WHAT TO PRODUCE:
An exact transcription of all the records is required, minus the images.

[[ RECORDS SHOWN open ]]

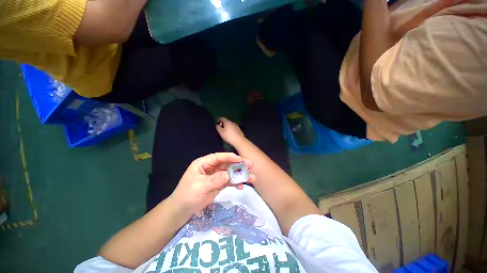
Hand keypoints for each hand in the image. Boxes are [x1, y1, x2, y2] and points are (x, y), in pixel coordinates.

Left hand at [169, 153, 255, 214]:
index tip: (242, 159)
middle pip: (227, 164)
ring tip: (251, 178)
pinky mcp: (219, 184)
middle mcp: (211, 167)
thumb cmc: (187, 195)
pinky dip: (235, 183)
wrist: (182, 210)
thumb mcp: (200, 186)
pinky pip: (229, 181)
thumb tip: (229, 175)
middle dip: (239, 165)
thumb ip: (215, 179)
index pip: (219, 157)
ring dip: (240, 175)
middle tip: (251, 166)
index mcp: (204, 163)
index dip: (231, 157)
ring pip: (230, 173)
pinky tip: (241, 187)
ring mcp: (216, 176)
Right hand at [216, 118, 245, 146]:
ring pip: (230, 125)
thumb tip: (217, 125)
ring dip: (227, 127)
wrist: (239, 141)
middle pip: (226, 121)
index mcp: (228, 122)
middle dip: (223, 124)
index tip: (216, 123)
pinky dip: (230, 129)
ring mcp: (236, 126)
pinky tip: (230, 134)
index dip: (218, 120)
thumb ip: (218, 128)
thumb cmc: (229, 136)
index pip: (222, 118)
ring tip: (225, 132)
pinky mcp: (239, 130)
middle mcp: (232, 122)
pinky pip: (233, 128)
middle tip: (220, 128)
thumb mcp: (221, 132)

[[ RECORDS SHOWN closed ]]

FINISHED EXERCISE:
Hand keypoints for each hand in the image. Boxes are [x1, y1, x2, y2] and points are (x, y), in pixel coordinates.

Left hand at [169, 153, 255, 214]:
index tip: (242, 159)
middle pip: (227, 164)
ring tip: (251, 178)
pinky mcp: (219, 184)
middle mcp: (211, 167)
thumb cmc: (187, 195)
pinky dip: (235, 183)
wrist: (182, 210)
thumb mcp: (200, 186)
pinky pip: (229, 181)
thumb tip: (229, 175)
middle dip: (239, 165)
thumb ip: (215, 179)
index pip: (219, 157)
ring dip: (240, 175)
middle tip: (251, 166)
index mcp: (204, 163)
index dip: (231, 157)
ring pip: (230, 173)
pinky tip: (241, 187)
ring mcp: (216, 176)
Right hand at [216, 118, 245, 146]:
ring pip: (230, 125)
thumb tip: (217, 125)
ring dip: (227, 127)
wrist: (239, 141)
middle pip: (226, 121)
index mcp: (228, 122)
middle dip: (223, 124)
index tip: (216, 123)
pinky dip: (230, 129)
ring mcp: (236, 126)
pinky tip: (230, 134)
index dip: (218, 120)
thumb ip: (218, 128)
thumb cmc: (229, 136)
index pip: (222, 118)
ring tip: (225, 132)
pinky mcp: (239, 130)
middle mcp: (232, 122)
pinky pip: (233, 128)
middle tip: (220, 128)
thumb mcp: (221, 132)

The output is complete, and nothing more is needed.